To-do item ->
Proceed with the post on predicting the Super Bowl 50 winner from the data, picking up right after its final sentence.

Start of Document section

Using Data to Predict the SuperBowl 50 Winner

By Shiraz Asif posted 02-05-2016 01:14 PM

Like

It’s that time of year again! SuperBowl 50 is upon us, and this year the Bay Area is alive with excitement. Unfortunately it’s not because of our beloved Niners, but this game has the makings of a classic. The Denver Broncos against the upstart Carolina Panthers. The legend Peyton Manning against the up and coming new kid on the block, Cam Newton.

Last year, we used BigQuery to make a prediction about who would win the game. Our prediction of the Seahawks winning was ultimately wrong, but the data we used didn’t factor into consideration the impact of deflated footballs :).

The focus of last year’s post was to showcase the capabilities of BigQuery, so we used the “Rank” function in BigQuery to evaluate both teams against each other in various offensive and defensive statistics. The one that “ranked” higher in more statistics was predicted to be the winner.

This year, we’ll try something a little different and perhaps a bit more scientific. Not only will we predict an outcome, we’ll also predict a score – based on the data. We’ll even throw in an interesting wrinkle – the excitement of the fans! Read on to find out what that means.

Now don’t go off and start betting all your hard earned money based off our prediction. Analytics is supposed to be directionally correct, but not absolute? Besides, maybe some devious no-good cheater will lower the uprights this year and throw my thought process off completely!

What does the data suggest? Let’s start by comparing the two teams side by side:

The Panthers seem to have an edge, but I don’t know if I would be too quick to write off Peyton Manning. The man is a living legend and brings with him a ton of intangibles. Here’s his chance to ride off into the sunset as a SuperBowl champion. He will be motivated. The question is: Will that be enough to overcome the juggernaut that is Cam Newton and the Carolina Panthers? Let’s see what the data says.

The Prediction

In order to build a prediction, we started by downloading data for all games of the current season and playoffs-to-date from http://www.pro-football-reference.com as a CSV file.

For the purpose of this simple example, we used Excel. I thought of leveraging R, but this post would have turned into a how-to of R and lost focus, so I’ll leave that for a future post.

Once opened in Excel, the data looks like: (below is just a small sample of the full dataset)

To keep things simple, we’ll only use Columns B through E.

PtsW (Column D) is the number of points for the winning team.
PtsL (Column E) is the number of points for the losing team

The first step in formulating a prediction was to determine a league wide reference from which to compare these two teams. We calculated the Average Points Scored by the Winning Team by summing the total number of points scored by the winning team and dividing by the number of games played. We then repeated this step to also calculate the Average Points Scored by the Losing Team. The calculated averages were:

Avg. Points Scored by Winning Team: 28.29
Avg. Points Scored by Losing Team: 17.22

This shows that on average, the winning team scored ~28 points, and allowed ~17 points. These averages serve as a reference point from which we can determine the relative performance of both the Panthers and the Broncos. The next step is to isolate all the games for the Panthers and Broncos only, and then calculate the Avg. Points Scored and Allowed for the Panthers/Broncos only. I ended up with the following:

This is a really great starting point because we can easily see that the Panthers are a far better offensive team than the Broncos, but also better than the league average of 28.29. It also shows the Broncos are the better defensive team.

Now that we have both the league and team specific averages, we should be able to determine how this average can be used to determine a relative performance index.

End of Document section
Start of Data for review

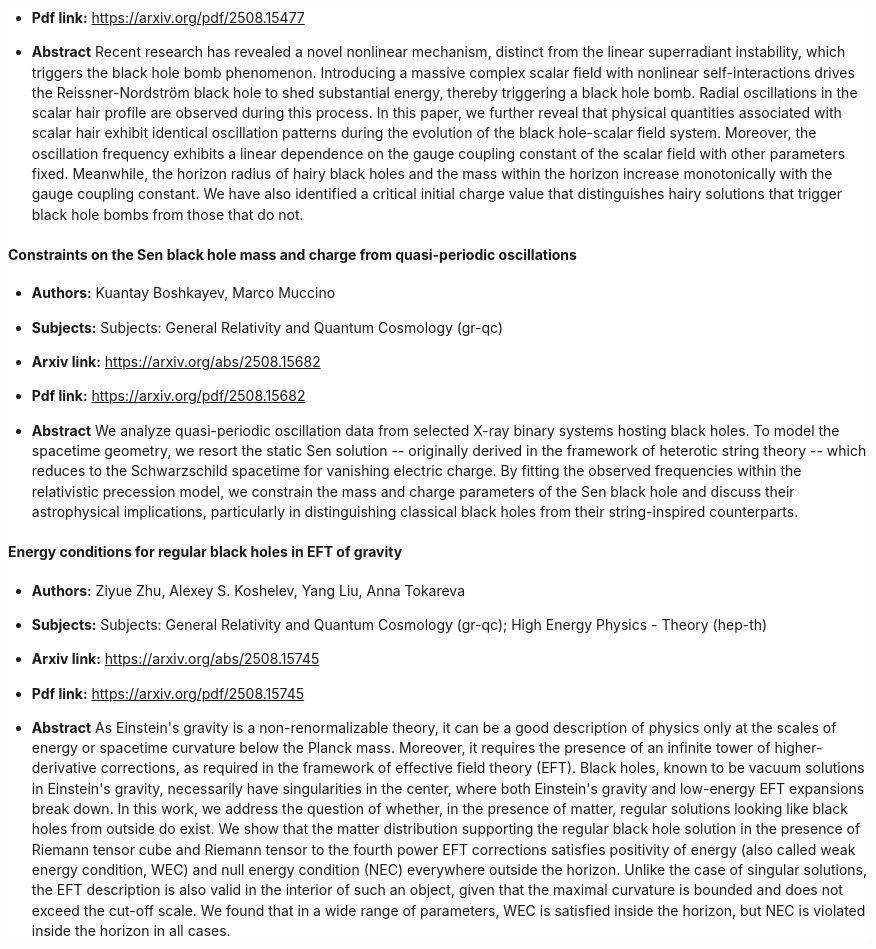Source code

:  - **Pdf link:** https://arxiv.org/pdf/2508.15477

 - **Abstract**
 Recent research has revealed a novel nonlinear mechanism, distinct from the linear superradiant instability, which triggers the black hole bomb phenomenon. Introducing a massive complex scalar field with nonlinear self-interactions drives the Reissner-Nordström black hole to shed substantial energy, thereby triggering a black hole bomb. Radial oscillations in the scalar hair profile are observed during this process. In this paper, we further reveal that physical quantities associated with scalar hair exhibit identical oscillation patterns during the evolution of the black hole-scalar field system. Moreover, the oscillation frequency exhibits a linear dependence on the gauge coupling constant of the scalar field with other parameters fixed. Meanwhile, the horizon radius of hairy black holes and the mass within the horizon increase monotonically with the gauge coupling constant. We have also identified a critical initial charge value that distinguishes hairy solutions that trigger black hole bombs from those that do not.

#### Constraints on the Sen black hole mass and charge from quasi-periodic oscillations
 - **Authors:** Kuantay Boshkayev, Marco Muccino
 - **Subjects:** Subjects:
General Relativity and Quantum Cosmology (gr-qc)
 - **Arxiv link:** https://arxiv.org/abs/2508.15682

 - **Pdf link:** https://arxiv.org/pdf/2508.15682

 - **Abstract**
 We analyze quasi-periodic oscillation data from selected X-ray binary systems hosting black holes. To model the spacetime geometry, we resort the static Sen solution -- originally derived in the framework of heterotic string theory -- which reduces to the Schwarzschild spacetime for vanishing electric charge. By fitting the observed frequencies within the relativistic precession model, we constrain the mass and charge parameters of the Sen black hole and discuss their astrophysical implications, particularly in distinguishing classical black holes from their string-inspired counterparts.

#### Energy conditions for regular black holes in EFT of gravity
 - **Authors:** Ziyue Zhu, Alexey S. Koshelev, Yang Liu, Anna Tokareva
 - **Subjects:** Subjects:
General Relativity and Quantum Cosmology (gr-qc); High Energy Physics - Theory (hep-th)
 - **Arxiv link:** https://arxiv.org/abs/2508.15745

 - **Pdf link:** https://arxiv.org/pdf/2508.15745

 - **Abstract**
 As Einstein's gravity is a non-renormalizable theory, it can be a good description of physics only at the scales of energy or spacetime curvature below the Planck mass. Moreover, it requires the presence of an infinite tower of higher-derivative corrections, as required in the framework of effective field theory (EFT). Black holes, known to be vacuum solutions in Einstein's gravity, necessarily have singularities in the center, where both Einstein's gravity and low-energy EFT expansions break down. In this work, we address the question of whether, in the presence of matter, regular solutions looking like black holes from outside do exist. We show that the matter distribution supporting the regular black hole solution in the presence of Riemann tensor cube and Riemann tensor to the fourth power EFT corrections satisfies positivity of energy (also called weak energy condition, WEC) and null energy condition (NEC) everywhere outside the horizon. Unlike the case of singular solutions, the EFT description is also valid in the interior of such an object, given that the maximal curvature is bounded and does not exceed the cut-off scale. We found that in a wide range of parameters, WEC is satisfied inside the horizon, but NEC is violated inside the horizon in all cases.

End of Data for review

Result of this exercise ->
We decided to build out an Offensive and Defensive Strength Index by taking the team averages and dividing them by the league averages. This resulted in the following table:

*Note: A higher offensive strength index indicates more Offensive Strength. The opposite holds true for Defensive Strength. The lower the index, the greater the team’s Defensive Strength. In other words, it is expected that a team will score less playing against a team with a lower Defensive Strength index, as compared to playing against one with a higher index.

The above supports our assertion that the Broncos are a better defensive team, while the Panthers are a far better offensive team.

Defense wins championships right? Or is the best defense a good offense? Which is it? Let’s see which metric proves to be stronger in our prediction.

The next step is to determine a way to use this performance index to calculate a predicted result. In order to do this, we will use the following formula:

Broncos predicted score =
Broncos Offensive Strength X Panthers Defensive Strength X Broncos Average Points Scored

Panthers predicted score =
Panthers Offensive Strength X Broncos Defensive Strength X Panthers Average Points Scored

This formula helps us weigh the two teams’ relative performance over the course of the year against each other and come up with a prediction.

While this is may be an overly simple way of looking at this, the point of the post is to highlight a simple yet sound data driven mechanism to formulate a prediction. It’s often best to just keep things simple, both in sports predictions and especially in business when we are using data to make educated decisions, and forecast future performance.

So let’s figure out who will win!

Broncos predicted score =
0.78 X 1.12 X 22.11

Panthers predicted score =
1.14 X 1.06 X 32.22

Based on the calculation above, our prediction is…
(drum roll please)

The Panthers will win SuperBowl 50!

Broncos: 19
Panthers: 39

Probability Matrix

Wait…there’s more. Our prediction can’t possibly stop there! The data shows the Panthers will win, and by quite a resounding margin, but what is the likelihood of this result? To answer that question, we turn our attention to Data Science and leverage the Poisson Distribution to check the probability of the above result. When laid out on a matrix of probable results, we end up with a rather large monstrosity of results.

In the diagram below, the X axis at the top represents the possible points scored by the Broncos, and the Y axis on the left represents the possible points scored by the Panthers.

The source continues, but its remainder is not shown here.